BEGIN DATA EXTRACTS

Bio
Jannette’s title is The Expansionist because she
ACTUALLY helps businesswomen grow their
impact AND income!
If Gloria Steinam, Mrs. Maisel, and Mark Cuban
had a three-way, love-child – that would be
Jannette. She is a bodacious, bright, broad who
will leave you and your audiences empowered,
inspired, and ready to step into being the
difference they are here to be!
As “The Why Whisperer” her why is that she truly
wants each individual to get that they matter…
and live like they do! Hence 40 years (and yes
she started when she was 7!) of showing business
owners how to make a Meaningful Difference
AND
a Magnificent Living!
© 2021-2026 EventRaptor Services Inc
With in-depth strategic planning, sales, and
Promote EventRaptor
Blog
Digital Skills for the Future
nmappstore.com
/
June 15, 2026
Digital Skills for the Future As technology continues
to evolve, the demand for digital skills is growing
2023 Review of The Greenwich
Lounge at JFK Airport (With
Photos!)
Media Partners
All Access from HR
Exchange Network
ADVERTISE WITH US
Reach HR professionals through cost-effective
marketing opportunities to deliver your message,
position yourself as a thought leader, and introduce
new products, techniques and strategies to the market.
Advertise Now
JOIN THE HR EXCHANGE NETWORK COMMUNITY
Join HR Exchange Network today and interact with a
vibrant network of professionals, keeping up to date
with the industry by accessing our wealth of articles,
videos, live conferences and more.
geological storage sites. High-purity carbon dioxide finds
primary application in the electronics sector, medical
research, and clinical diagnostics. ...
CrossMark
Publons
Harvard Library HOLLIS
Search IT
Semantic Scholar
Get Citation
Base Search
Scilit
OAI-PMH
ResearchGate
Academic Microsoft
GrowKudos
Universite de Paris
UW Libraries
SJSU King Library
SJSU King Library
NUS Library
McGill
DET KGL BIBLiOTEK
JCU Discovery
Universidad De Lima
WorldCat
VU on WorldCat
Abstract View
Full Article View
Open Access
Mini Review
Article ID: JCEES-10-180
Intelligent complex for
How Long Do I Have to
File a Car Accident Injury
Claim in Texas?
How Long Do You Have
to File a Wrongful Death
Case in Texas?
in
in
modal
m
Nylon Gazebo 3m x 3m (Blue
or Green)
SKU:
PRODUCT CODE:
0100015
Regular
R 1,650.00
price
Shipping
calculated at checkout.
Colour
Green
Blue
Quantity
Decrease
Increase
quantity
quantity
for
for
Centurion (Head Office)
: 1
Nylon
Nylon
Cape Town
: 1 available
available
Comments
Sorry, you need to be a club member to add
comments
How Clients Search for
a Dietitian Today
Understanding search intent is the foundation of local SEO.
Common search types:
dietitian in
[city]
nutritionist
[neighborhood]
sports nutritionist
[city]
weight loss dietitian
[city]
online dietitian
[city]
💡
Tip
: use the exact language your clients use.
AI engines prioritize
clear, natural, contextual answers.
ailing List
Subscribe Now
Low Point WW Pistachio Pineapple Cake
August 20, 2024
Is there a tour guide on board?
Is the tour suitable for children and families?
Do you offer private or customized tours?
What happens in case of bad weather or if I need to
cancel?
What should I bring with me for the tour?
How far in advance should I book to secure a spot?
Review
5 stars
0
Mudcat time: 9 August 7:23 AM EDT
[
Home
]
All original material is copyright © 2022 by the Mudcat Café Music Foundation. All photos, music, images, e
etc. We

END DATA EXTRACTS
BEGIN DATA EXTRACTS

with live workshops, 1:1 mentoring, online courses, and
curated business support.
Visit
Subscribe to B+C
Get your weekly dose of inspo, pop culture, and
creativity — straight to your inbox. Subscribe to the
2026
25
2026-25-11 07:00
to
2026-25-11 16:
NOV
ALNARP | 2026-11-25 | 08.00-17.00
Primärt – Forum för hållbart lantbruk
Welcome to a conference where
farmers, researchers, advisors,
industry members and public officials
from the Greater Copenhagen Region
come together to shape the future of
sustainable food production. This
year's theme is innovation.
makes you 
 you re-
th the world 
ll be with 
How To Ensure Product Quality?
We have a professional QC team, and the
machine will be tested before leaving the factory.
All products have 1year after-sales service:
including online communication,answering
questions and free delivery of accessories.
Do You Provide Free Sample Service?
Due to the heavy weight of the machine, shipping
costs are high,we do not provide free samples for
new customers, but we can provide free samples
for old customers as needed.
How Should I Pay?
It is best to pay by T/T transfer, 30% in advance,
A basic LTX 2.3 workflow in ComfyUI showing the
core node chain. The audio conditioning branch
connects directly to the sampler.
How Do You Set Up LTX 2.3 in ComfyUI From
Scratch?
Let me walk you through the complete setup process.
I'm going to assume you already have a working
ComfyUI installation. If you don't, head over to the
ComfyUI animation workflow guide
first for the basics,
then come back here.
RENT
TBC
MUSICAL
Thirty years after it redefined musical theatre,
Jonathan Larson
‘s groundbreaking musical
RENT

END DATA EXTRACTS

• TASK PROMPT: Please count the lines that hold "nutritionist" in this data and report the total alone.

• RESPONSE BOX: 2